Thursday, 21 de November de 2024 ISSN 1519-7670 - Ano 24 - nº 1315

A cobertura do caso Nardoni

Leio diariamente dois jornais, a Folha de S. Paulo e O Estado de S. Paulo. Leio-os na versão internet. Acompanhei o julgamento do casal Alexandre Nardoni e Anna Carolina Jatobá pelos dois jornais, pelos respectivos sites e ainda pela Globo News e o site G1 que, como se sabe, é da Globo.


Acredito, como Alberto Dines, o ex-ombudsman da Folha Carlos Eduardo Lins da Silva e vários outros, que o futuro da mídia impressa está em fornecer textos que a pressa da internet ou do audiovisual não permite proporcionar. No entanto, para quem tem esta esperança, a cobertura do caso decepcionou. A melhor cobertura – das que citei – foi a da Globo News.
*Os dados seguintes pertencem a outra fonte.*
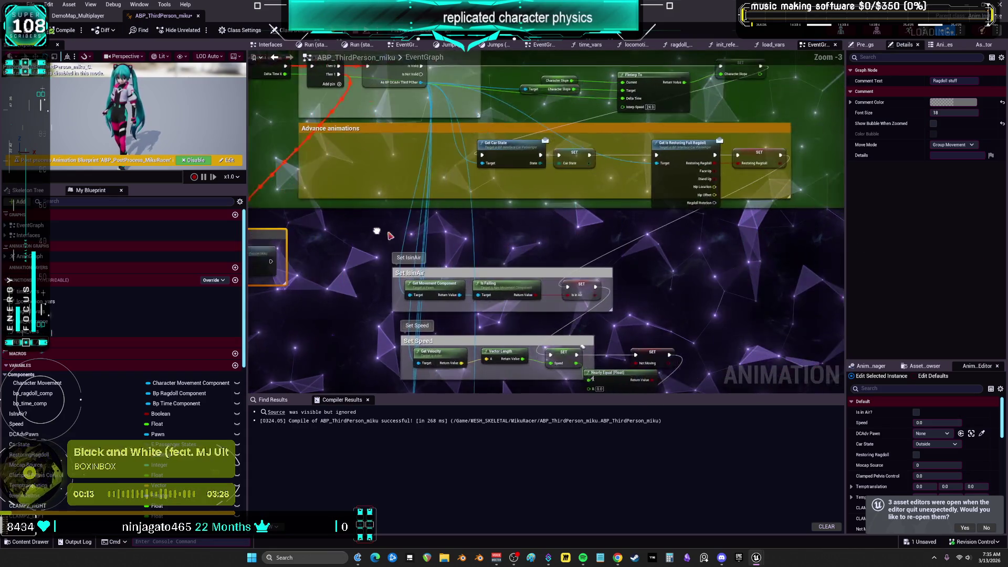
pyautogui.scroll(-1, 692, 186)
O Estado efetuou uma cobertura neutra, correta. Já a Folha errou, ao anunciar que a promotoria apostaria na ‘emoção’. Isso não se comprovou. Assim teria sido se colocassem fotos tamanho gigante da menina (lembro um caso, na década de 1990, em que isso aconteceu; adianto: isso é eticamente inadmissível).


O eixo da atuação do Ministério Público foi científico. Apresentou provas sérias. Parte delas comprovava que o sangue era de Isabella Oliveira (não quero usar o sobrenome do condenado por matá-la), o que era óbvio. Mas também se demonstrava onde fora atacada, de que forma morrera, enfim, retraçava sua via crucis nos últimos minutos de vida. Como além disso se mostrou que o sangue do chão fora lavado, e se provou que o réu se tinha debruçado na janela com um peso de pelo menos 25 kg, o conjunto de elementos científicos apontava de maneira firme contra o pai.


Fenômenos distintos


Ora, os dois jornais dispõem de editorias e/ou colaboradores científicos de alto nível. Teriam tudo para expor e discutir isso a fundo. Nenhum o fez. Já a Globo News e a própria TV Globo, sim. O que se poderia contestar na cobertura da TV foi que ela entrevistou a própria perita que atuou no caso e depôs como testemunha. Ela, aliás, disse que era a única pessoa, no estado de São Paulo, capaz de efetuar os testes decisivos sobre a presença de sangue. Melhor teria sido procurar um perito em outro estado. Mesmo assim, a televisão se saiu bem.


Em suma, tivemos duas cenas. Uma estava fora da sala do júri. Era a multidão pedindo a condenação e, depois, festejando-a. Isso é espetáculo, sim, com todos os seus problemas. Mas havia outra cena, que era o julgamento. Seus principais personagens, jurados e testemunhas, estavam confinados. Não podem ter sido afetados pelo espetáculo externo, posto que não viam televisão, não ouviam rádio, não recebiam mensagens.


Ora, o problema é que a maior parte das críticas de órgãos da mídia ao julgamento se voltou contra seu caráter de espetáculo – isto é, contra o que estava fora da sala. Isso tem importância social inegável. Mas não afetou o veredicto, pelo menos não durante o julgamento. Mesmo a teatralidade dos advogados, de acusação e defesa, parece ter sido comedida e irrelevante. Esse foi outro equívoco da imprensa, que evocou grandes julgamentos do passado com sua retórica. Parece que isso não funcionou, nem foi usado. No correr do julgamento, o decisivo foram as provas científicas.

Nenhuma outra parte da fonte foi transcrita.